Na maior dessas amostras, cerca de um terço dos indivíduos pesquisados ​​se identificaram como madrugadores. Eram notívagos 9%, e o restante ficava no meio. No geral, o ponto de sono médio era às 3h da manhã, o que significa que eles iam para a cama às 23h e levantavam às 6h.

Mudança útil

Com essas informações em mãos, os pesquisadores se voltaram para uma amostra diferente que incluía informações genéticas, juntamente com registros médicos e de prescrição anônimos e pesquisas sobre diagnósticos de transtorno depressivo maior.

Usando novas técnicas estatísticas, eles perguntaram: será que aqueles com variantes genéticas que os predispõem a acordar cedo também têm menor risco de depressão?

A resposta é um firme sim.

Cada ponto médio do sono uma hora antes (no meio do caminho entre a hora de dormir e a hora de acordar) correspondeu a um risco 23% menor de transtorno depressivo maior. Dito de outra forma: se alguém que normalmente vai para a cama à 1 da manhã for para a cama à meia-noite e seu sono tiver a mesma duração habitual, poderá reduzir o risco em 23%. Se for para a cama às 23h, pode reduzir o risco em cerca de 40%.

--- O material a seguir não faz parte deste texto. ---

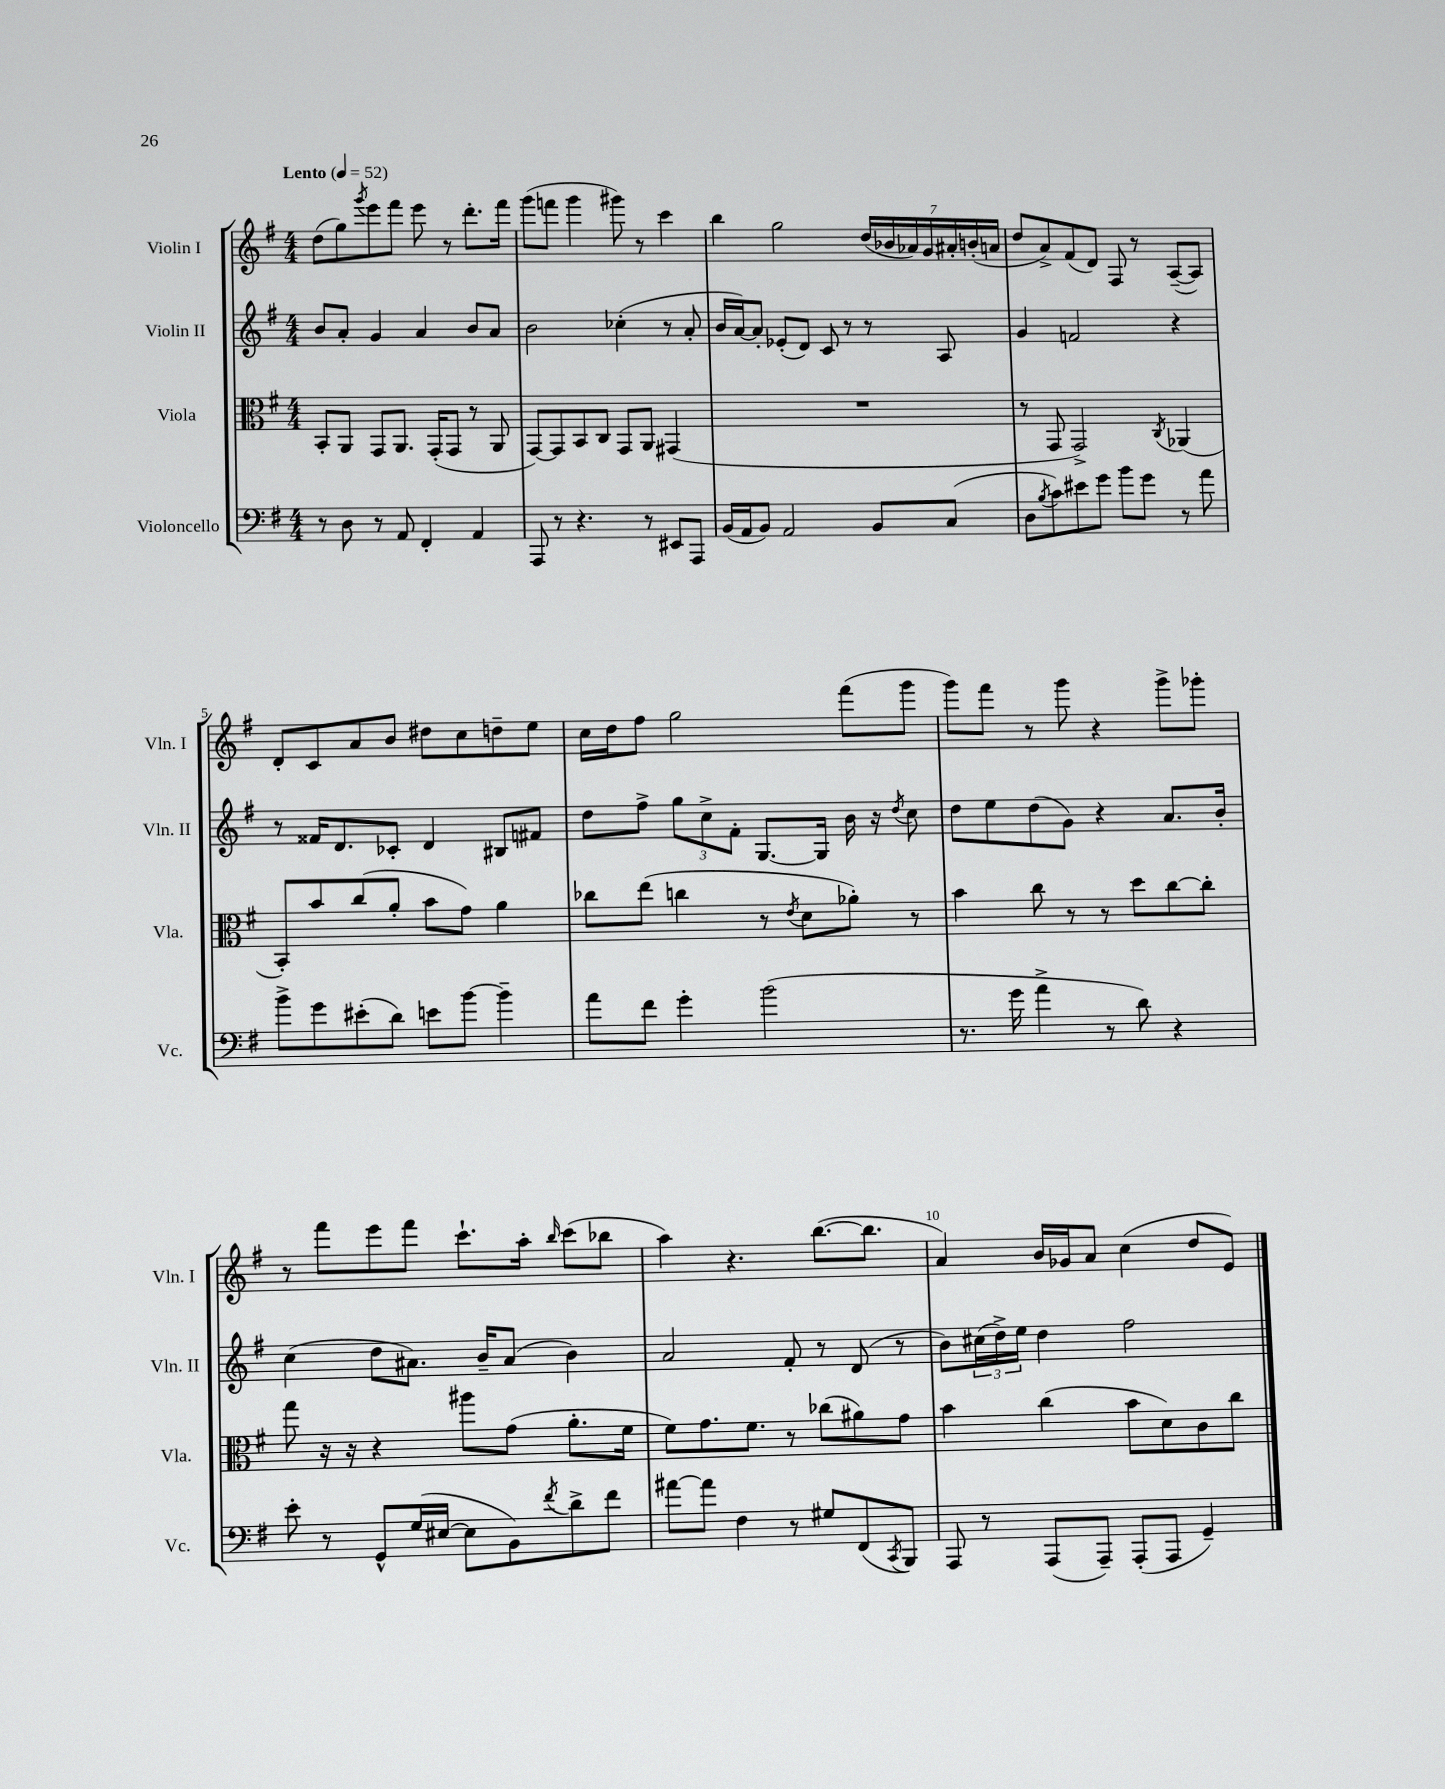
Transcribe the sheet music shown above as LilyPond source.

<<
\new StaffGroup <<
\new Staff = "s0" \with { instrumentName = "Violin I" shortInstrumentName = "Vln. I" } {
    \clef treble \key g \major \numericTimeSignature \time 4/4 \tempo "Lento" 4 = 52
    d''8( g''8) \acciaccatura { g'''8 } e'''8 fis'''8 e'''8 r8 d'''8.-. fis'''16 |
    g'''8( f'''8 g'''4 gis'''8) r8 c'''4 |
    b''4 g''2 \tuplet 7/4 { d''16( bes'16 aes'16) g'16 ais'16-. b'16-.( a'16 } |
    d''8 a'8->) fis'8( d'8) fis8 r8 a8~--( a8) |
    d'8-. c'8 a'8 b'8 dis''8 c''8 d''8-- e''8 |
    c''16 d''16 fis''8 g''2 fis'''8( g'''8 |
    g'''8) fis'''8 r8 g'''8 r4 g'''8-> ges'''8-. |
    r8 fis'''8 e'''8 fis'''8 c'''8.-! a''16-. \grace { b''16 } c'''8( bes''8 |
    a''4) r4. b''8.~( b''8. |
    a'4) b'16 ges'16 a'8 c''4( d''8 e'8) \bar "|." |
}
\new Staff = "s1" \with { instrumentName = "Violin II" shortInstrumentName = "Vln. II" } {
    \clef treble \key g \major \numericTimeSignature \time 4/4
    b'8 a'8-. g'4 a'4 b'8 a'8 |
    b'2 ces''4-.( r8 a'8-. |
    b'16 a'16~) a'8-. ees'8-.( d'8) c'8 r8 r8 a8 |
    g'4 f'2 r4 |
    r8 fisis'16 d'8. ces'8-. d'4 bis8 fis'8 |
    d''8 fis''8-> \tuplet 3/2 { g''8 c''8-> fis'8-. } g8.~ g16 b'16 r16 \acciaccatura { d''8 } c''8 |
    d''8 e''8 d''8( g'8) r4 a'8. b'16-. |
    c''4( d''8 ais'8.) b'16-- ais'8( b'4) |
    a'2 fis'8-. r8 d'8( r8 |
    b'8) \tuplet 3/2 { cis''16( d''16->) e''16 } d''4 fis''2 \bar "|." |
}
\new Staff = "s2" \with { instrumentName = "Viola" shortInstrumentName = "Vla." } {
    \clef alto \key g \major \numericTimeSignature \time 4/4
    b,8-. a,8 g,8 a,8. g,16-.( g,8 r8 a,8 |
    g,8~) g,8 b,8 c8 g,8 a,8 gis,4( |
    R1 |
    r8 g,8 g,2->) \acciaccatura { c8 } aes,4( |
    b,8-.) b'8 c''8( a'8-. b'8 g'8) a'4 |
    ces''8 e''8( c''4 r8 \acciaccatura { e'8 } d'8 aes'8-.) r8 |
    b'4 c''8 r8 r8 d''8 c''8~ c''8-. |
    g''8 r16 r16 r4 ais''8 g'8( a'8.-. fis'16 |
    fis'8) g'8. fis'8. r8 ces''8( ais'8) g'8 |
    b'4 c''4( b'8 d'8) c'8 c''8 \bar "|." |
}
\new Staff = "s3" \with { instrumentName = "Violoncello" shortInstrumentName = "Vc." } {
    \clef bass \key g \major \numericTimeSignature \time 4/4
    r8 d8 r8 a,8 fis,4-. a,4 |
    a,,8 r8 r4. r8 eis,8 a,,8 |
    b,16( a,16 b,8) a,2 b,8 c8( |
    d8 \acciaccatura { b8 } c'8) eis'8 g'8 b'8 g'8 r8 a'8 |
    b'8-> g'8 eis'8-.( d'8) e'8 b'8~ b'4-- |
    a'8 fis'8 g'4-. b'2( |
    r8. g'16 a'4-> r8 d'8) r4 |
    e'8-. r8 g,8-^ g16( eis16~ eis8 b,8) \acciaccatura { fis'8 } d'8-> fis'8 |
    ais'8~ ais'8 fis4 r8 gis8 fis,8( \acciaccatura { c,8 } b,,8) |
    a,,8 r8 a,,8( a,,8--) a,,8-.( a,,8 g,4--) \bar "|." |
}
>>
>>
\layout { \context { \Score \override BarNumber.break-visibility = ##(#f #t #t) barNumberVisibility = #(every-nth-bar-number-visible 5) } }
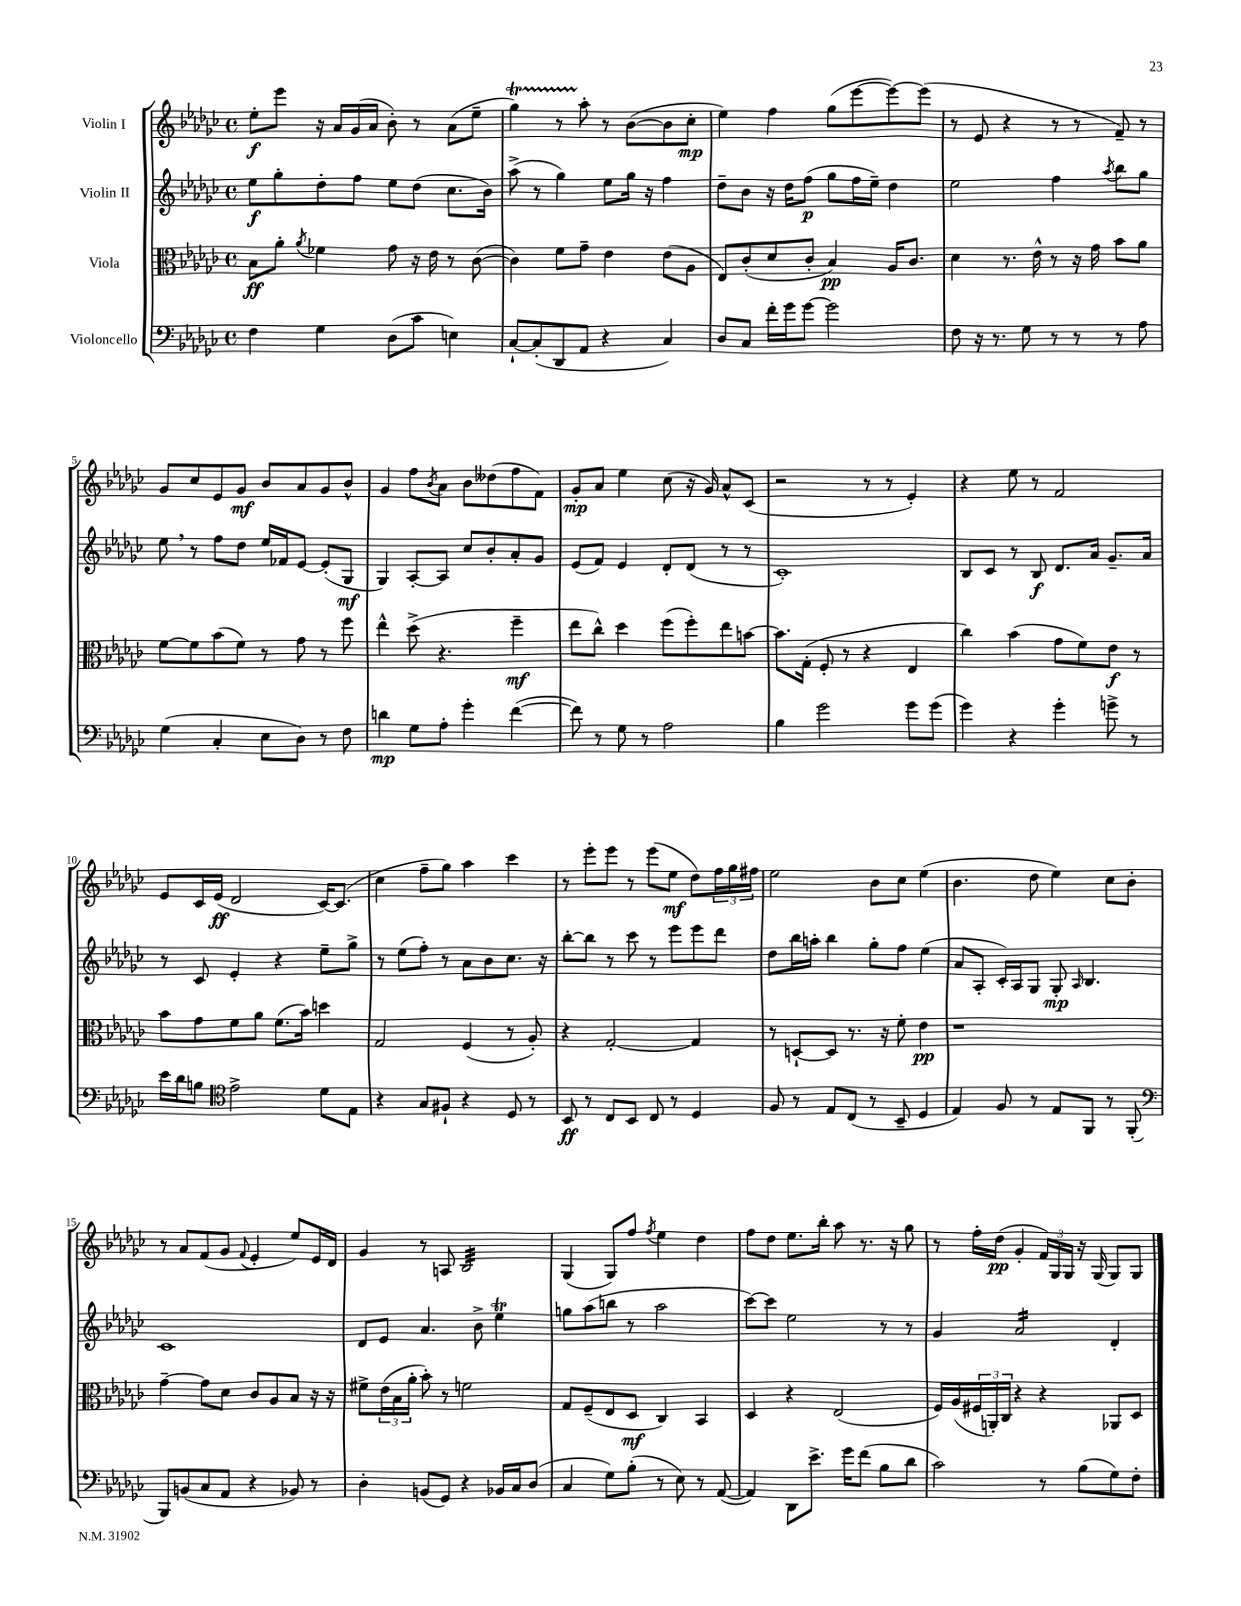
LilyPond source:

<<
\new StaffGroup <<
\new Staff = "s0" \with { instrumentName = "Violin I" } {
    \clef treble \key ges \major \defaultTimeSignature \time 4/4
    ees''8-.\f ees'''8 r16 aes'16 ges'16( aes'16 bes'8-.) r8 aes'8( ees''8-- |
    ges''4\startTrillSpan) r8 aes''8-.\stopTrillSpan r8 bes'8~( bes'8 ces''8-.\mp |
    ees''4) f''4 ges''8( ees'''8~ ees'''8~) ees'''8( |
    r8 ees'8 r4 r8 r8 f'8--) r8 |
    ges'8 ces''8 ees'8 ges'8\mf bes'8 aes'8 ges'8 bes'8-^ |
    ges'4 f''8 \acciaccatura { bes'8 } aes'8 bes'8 deses''8( f''8 f'8) |
    ges'8-.\mp aes'8 ees''4 ces''8( r16 ges'16) aes'8-^ ces'8( |
    r2 r8 r8 ees'4-.) |
    r4 ees''8 r8 f'2 |
    ees'8 ces'16 ees'16\ff( des'2 ces'16~) ces'8.( |
    ces''4 f''8-- ges''8) aes''4 ces'''4 |
    r8 ees'''8-. ees'''8 r8 ees'''8( ees''8\mf des''8) \tuplet 3/2 { f''16 ges''16 fis''16 } |
    ees''2 bes'8 ces''8 ees''4( |
    bes'4. des''8 ees''4) ces''8 bes'8-. |
    r8 aes'8 f'8( ges'8 \appoggiatura { f'8 } ees'4-. ees''8) ees'16 des'16 |
    ges'4 r8 a8 bes2:32 |
    ges4( ges8) f''8 \acciaccatura { f''8 } ees''4 des''4 |
    f''8 des''8 ees''8. bes''16-. aes''8 r8. r16 ges''8 |
    r8 f''16-. des''16\pp( ges'4-. \tuplet 3/2 { f'16) ges16 ges16 } r16 ges16( ges8) ges8 \bar "|." |
}
\new Staff = "s1" \with { instrumentName = "Violin II" } {
    \clef treble \key ges \major \defaultTimeSignature \time 4/4
    ees''8\f ges''8-. des''8-. f''8 ees''8 des''8( ces''8. bes'16) |
    aes''8->( r8 ges''4) ees''8 ges''16 r16 f''4 |
    des''8-- bes'8 r16 des''16 f''8\p( ges''8 f''16 ees''16--) des''4 |
    ees''2 f''4 \acciaccatura { aes''8 } bes''8 ges''8 |
    ees''8 \breathe r8 f''8 des''8 ees''16 fes'16 ees'8~ ees'8-.( ges8\mf |
    ges4) aes8~-. aes8 ces''8 bes'8-. aes'8-. ges'8 |
    ees'8( f'8) ees'4 des'8-. des'8( r8 r8 |
    ces'1-.) |
    bes8 ces'8 r8 bes8\f des'8. aes'16 ges'8.-- aes'16 |
    r8 ces'8 ees'4-. r4 ees''8-- ges''8-> |
    r8 ees''8( f''8-.) r8 aes'8 bes'8 ces''8. r16 |
    bes''8~-. bes''8 r8 ces'''8 r8 ees'''8 ees'''8 des'''8 |
    des''8 bes''16 a''16-. bes''4 ges''8-. f''8 ees''4( |
    aes'8 aes8-. ces'16-.) aes16 ges8 ges8-.\mp \grace { aes16 } bes4. |
    ces'1 |
    des'8 ees'8 aes'4. bes'8-> ees''4\trill |
    g''8 aes''8( b''8 r8 aes''2 |
    ces'''8~) ces'''8 ees''2 r8 r8 |
    ges'4 aes'2:16 des'4-. \bar "|." |
}
\new Staff = "s2" \with { instrumentName = "Viola" } {
    \clef alto \key ges \major \defaultTimeSignature \time 4/4
    bes8\ff aes'8-. \acciaccatura { aes'8 } fes'4 ges'8 r16 ees'16 r8 ces'8~( |
    ces'4) f'8 ges'8-- ees'4 ees'8( aes8 |
    ees8) ces'8-.( des'8 ces'8-. bes4\pp) aes16 ces'8. |
    des'4 r8. ees'16-^ r8 r16 ges'16 bes'8 aes'8 |
    f'8~ f'8 bes'8( f'8) r8 ges'8 r8 f''8 |
    ees''4-^ des''8->( r4. f''4--\mf |
    ees''8 ces''8-^) des''4 f''8( f''8-.) ees''8 b'8~ |
    b'8. ges16-.( f8-. r8 r4 ees4 |
    ces''4) bes'4( ges'8 f'8) ees'8\f r8 |
    bes'8 ges'8 f'8 aes'8 f'8.( bes'16) d''4 |
    ges2 f4( r8 aes8-.) |
    r4 ges2~-. ges4 |
    r8 d8~-! d8 r8. r16 f'8-. ees'4\pp |
    r1 |
    ges'4~-- ges'8 des'8 ces'8 aes8 bes8 r16 r16 |
    fis'8-> \tuplet 3/2 { ees'16( bes16 aes'16-. } bes'8-.) r8 f'2 |
    ges8 f8--( ees8 des8\mf ces4) bes,4 |
    des4 r4 ees2( |
    f16) aes16( \tuplet 3/2 { fis16 a,16-.) ces16 } r4 r4 aes,8 des8 \bar "|." |
}
\new Staff = "s3" \with { instrumentName = "Violoncello" } {
    \clef bass \key ges \major \defaultTimeSignature \time 4/4
    f4 ges4 des8( ces'8 e4) |
    ces8~-! ces8-.( des,8 aes,8 r4 ces4) |
    des8 ces8 f'16-. ges'16 ges'8~ ges'2 |
    f8 r16 r8. ges8 r8 r8 r8 aes8 |
    ges4( ces4-. ees8 des8) r8 f8 |
    d'4\mp ges8 aes8-. ges'4-. f'4~( |
    f'8) r8 ges8 r8 aes2 |
    bes4 ges'2 ges'8 ges'8( |
    ges'4) r4 ges'4-. g'8-> r8 |
    ees'16 des'16 b8 \clef tenor ees'2-> des'8 ees8 |
    r4 ges8 fis8-! r4 des8 r8 |
    bes,8\ff r8 ces8 bes,8 ces8 r8 des4 |
    f8 r8 ees8 ces8( r8 bes,8-- des4 |
    ees4) f8 r8 ees8 f,8 r8 f,8-.( |
    \clef bass bes,,8) b,8( ces8 aes,8 r4 bes,8) r8 |
    des4-. b,8( ges,8) r4 bes,16 ces16 des8( |
    ces4 ges8) bes8-.( r8 ees8) r8 aes,8~( |
    aes,4) des,8 ees'8.-> ges'16 f'8( bes8 des'8 |
    ces'2) r8 bes8( ges8) f8-. \bar "|." |
}
>>
>>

O estudo não esclareceu se aqueles que já acordam cedo poderiam se beneficiar de acordar ainda mais cedo. Mas para os que estão na faixa intermediária ou noturna, mudar para uma hora de dormir mais cedo provavelmente seria útil.

Dias claros e noites escuras como chave

O que poderia explicar esse efeito?

Algumas pesquisas sugerem que expor-se mais à luz durante o dia (o que costuma ocorrer com os madrugadores) resulta em uma cascata de impactos hormonais que podem influenciar o humor.

Outros observam que ter um relógio biológico, ou ritmo circadiano, com tendências diferentes das da maioria das pessoas pode ser deprimente.

“Vivemos em uma sociedade projetada para as pessoas da manhã, e as pessoas da noite muitas vezes se sentem como se estivessem em um estado constante de desalinhamento com o relógio da sociedade”, disse Daghlas.

Ele enfatiza que é necessário um grande ensaio clínico randomizado para determinar de vez se ir para a cama mais cedo pode reduzir a depressão. “Mas este estudo definitivamente muda o peso das evidências no sentido de apoiar um efeito causal do tempo de sono na depressão.”

Para aqueles que desejam mudar para um horário de sono mais cedo, Vetter recomenda: “Mantenha seus dias claros e suas noites escuras. Tome seu café da manhã na varanda. Caminhe ou vá de bicicleta para o trabalho, se puder, e diminua os aparelhos eletrônicos à noite”.